In 1986 the state-of-the-art CPU generation was the i386 (other Motorola and other makers had similarly-powered CPUs available), but it was new and the i286 was much more common. The Pentium 200's were about 79x faster than those (based on the popular NSI). After that, the improvements were mostly in clock rate, with the latest I7's clocking the CPU roughly 20x faster than the Pentium 200.
So that means CPU-bound Fortran code should be executing roughly 1600x faster just by recompiling it on an I7. That's before any parallelization (note that modern Fortran compilers have parallel loop constructs, so that wouldn't be tough to add, if the algorithm allows for it).
So its tempting to think you could get most (perhaps all) of the way to this $55,000 prize with a $400 CPU and a copy of the Intel Fortran compiler.
Porting this creaky code to node.js running in Docker should give at least a 10x performance boost.
-O3.
$$pls.
Why not just call it Fortran? Any geek worth his/her salt should know what Fortran is - even those who never used or studied it themselves.
Now it's like 'the AIDS' and 'the diabetes'!
Oh no, he's got 'the C++' on his resume, don't touch it.
John McAfee 'It was like that time I hired that Bangkok prostitute; to do my taxes, while I fucked my accountant'
I thought: ah, a fun challenge.
Then I read the last sentence in the BBC article:
>The sensitive nature of the code means the competition is only open to US citizens who are over 18.
They just don't get it.
Wow so many hipster jokes at the expense of foolish aging geezer programmers ... you know the guys who got a spaceship to the moon while you were um making a mobile dating app mashup
When you try to download their software, you are taken to this page which at the bottom contains the follow text:
By accessing and using this computer system, you are consenting to system monitoring, including the monitoring of keystrokes. Unauthorized use of, or access to, this computer system may subject you to disciplinary action and criminal prosecution. [emphasis mine]

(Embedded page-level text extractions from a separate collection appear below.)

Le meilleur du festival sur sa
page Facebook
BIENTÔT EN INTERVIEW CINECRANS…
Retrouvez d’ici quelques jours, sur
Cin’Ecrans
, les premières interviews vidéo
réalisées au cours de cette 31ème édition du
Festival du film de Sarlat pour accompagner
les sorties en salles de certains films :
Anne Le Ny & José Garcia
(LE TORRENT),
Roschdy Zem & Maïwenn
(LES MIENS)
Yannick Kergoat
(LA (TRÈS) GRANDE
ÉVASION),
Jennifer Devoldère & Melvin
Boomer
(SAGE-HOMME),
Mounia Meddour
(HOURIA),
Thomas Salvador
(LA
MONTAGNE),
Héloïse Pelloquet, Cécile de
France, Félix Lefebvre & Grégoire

A keylogger for using your website? Microsoft hasn't even thought of that yet!
-- Political fascism requires a Fuhrer.
Thats all we ever used in Physics and Blender uses it too, to give you an idea.
Fortran is more restrictive than C, which makes it easier to optimise.
But Fortran's main advantage hasn't changed in fifty years: Fortran is the native language of people whose careers revolve around numerical simulations.
IOW, it's the same as any other language: the language itself is less relevant than the ecosystem which surrounds it: people, tools, libraries, books, etc.
I was a happy man for a very short time :(
based on the pulled out of the arse number 10000 times faster I think they are paying fifty, five thousand dollars or $250000, or is it two hundred, fifty thousand dollars - they really need to correct the title, it sounds like they are paying 10 million bucks for this speed up.
I KNOW How to do this... write it in BRAINFUCK!!
I'm probably being too sensitive here - not usually a trait that describes me - but is anyone else sick to freaking death of being called a 'coder'? I kind of hate to say this, but 'coder' sounds rather like 'data entry technician' - someone doing a mindless repetive job.
So this speedup is so vital to NASA that they decide on a contest with a tiny potential payoff that no professional would bother with. Really making yourselves look good there, NASA!
There are (justifiably expensive) experts out here that can do this kind of work but, shockingly, we need to feed our families and send our children to colleges. Rather than, I don't know, hire them the clever folks at NASA instead decide to waste time on a PR exercise that makes your organization look incompetent. By trying to crowdsource the work for near-free, this sends the message to our brightest students that expertise in scientific software is no longer a viable career in the US. When this contest fails they will have wasted time and money and further eroded the future talent pool they'll need in 10 years. Brilliant!